Energy Transition Data Highlight Allure of This ETF | ETF Trends

Astute investors know that the global transition to reduced dependence on fossil fuels and increased adoption of renewable energy is well underway, bringing myriad investment opportunities.

However, some of the spending catalysts for renewable equities and exchange traded funds such as the ALPS Clean Energy ETF (ACES) may not be earning adequate credit. The $509.64 million ACES is higher by 13.72% over the past month, indicating it is pricing in some of the good news that may be going overlooked.

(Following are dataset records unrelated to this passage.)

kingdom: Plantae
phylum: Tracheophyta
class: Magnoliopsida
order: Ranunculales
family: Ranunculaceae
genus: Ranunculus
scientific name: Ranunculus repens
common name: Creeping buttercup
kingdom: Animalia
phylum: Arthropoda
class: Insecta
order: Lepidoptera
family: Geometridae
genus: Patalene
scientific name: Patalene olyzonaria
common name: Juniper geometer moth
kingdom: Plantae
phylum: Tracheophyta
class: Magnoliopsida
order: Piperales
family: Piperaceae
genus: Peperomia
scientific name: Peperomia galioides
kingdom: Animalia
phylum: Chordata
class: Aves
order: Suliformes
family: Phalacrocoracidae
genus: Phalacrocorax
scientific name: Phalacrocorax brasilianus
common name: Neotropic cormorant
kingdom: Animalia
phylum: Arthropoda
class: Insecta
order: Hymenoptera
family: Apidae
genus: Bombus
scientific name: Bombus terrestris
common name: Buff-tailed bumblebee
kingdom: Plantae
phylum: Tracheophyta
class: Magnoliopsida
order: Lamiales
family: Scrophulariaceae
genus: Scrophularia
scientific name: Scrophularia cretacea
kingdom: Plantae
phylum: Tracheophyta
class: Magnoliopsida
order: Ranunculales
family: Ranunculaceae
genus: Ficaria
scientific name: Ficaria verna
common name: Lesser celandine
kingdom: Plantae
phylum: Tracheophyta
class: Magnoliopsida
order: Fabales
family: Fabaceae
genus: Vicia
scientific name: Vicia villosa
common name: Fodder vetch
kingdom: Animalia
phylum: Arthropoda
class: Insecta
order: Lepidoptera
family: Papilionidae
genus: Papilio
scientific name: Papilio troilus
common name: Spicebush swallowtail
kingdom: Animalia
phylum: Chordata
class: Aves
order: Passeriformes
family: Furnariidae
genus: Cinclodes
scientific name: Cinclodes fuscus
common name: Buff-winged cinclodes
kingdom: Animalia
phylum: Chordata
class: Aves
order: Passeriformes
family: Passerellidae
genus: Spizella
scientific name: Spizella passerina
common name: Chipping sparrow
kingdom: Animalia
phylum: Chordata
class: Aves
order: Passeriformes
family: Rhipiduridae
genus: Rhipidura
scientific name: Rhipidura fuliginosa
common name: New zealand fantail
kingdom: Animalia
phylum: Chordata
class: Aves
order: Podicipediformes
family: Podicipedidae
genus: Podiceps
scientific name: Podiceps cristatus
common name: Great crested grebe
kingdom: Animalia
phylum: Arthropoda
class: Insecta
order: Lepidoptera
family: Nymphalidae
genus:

While the Inflation Reduction Act passed last year — a move that many consider a boon to the U.S. renewable energy industry — some of its benefits have only come to life recently. For example, the federal government recently announced $11 billion in spending aimed at bringing more green energy to rural parts of the U.S., which could be relevant to some ACES member firms.

For long-term investors considering the fund, the good news is that renewable energy in the U.S. and throughout much of the developed world is in its early innings.

ACES Angles Could Be Interesting

There’s a long runway ahead for energy transition spending that could support the ACES investment thesis.

“Based on the International Energy Agency’s latest World Energy Investment 2023 report, global investment in clean energy continues to rise and is projected to reach USD 1.7 trillion in 2023. The difference between the investment in clean energy and fossil fuels has continued to increase, meaning we continue to see more capital invested in the clean energy space than ever before,” according to S&P Dow Jones Indices.

Providing ballast for ACES and the broader renewable energy investment thesis is the point that in 2022, renewables accounted for 21% of the power generated in the U.S., according to the U.S. Energy Information Administration. That implies not only increasing reliability, but ample room to gain more market share against traditional fuel sources. For example, natural gas accounts for 39% of power generated in the U.S.

Of course, renewable energy is a global theme, and that was on the front burner when the G7 nations met in Japan in April. Some of the takeaways can indicate positive implications for ACES.

“The G7 (Canada, France, Germany, Italy, Japan, the U.K. and the U.S.) ministers met in Sapporo, Japan in April to discuss climate, energy and environmental issues. At the meeting, the G7 countries agreed to collectively increase the offshore wind capacity of 150GW and increase solar photovoltaics to more than 1TW by 2030,” concluded S&P.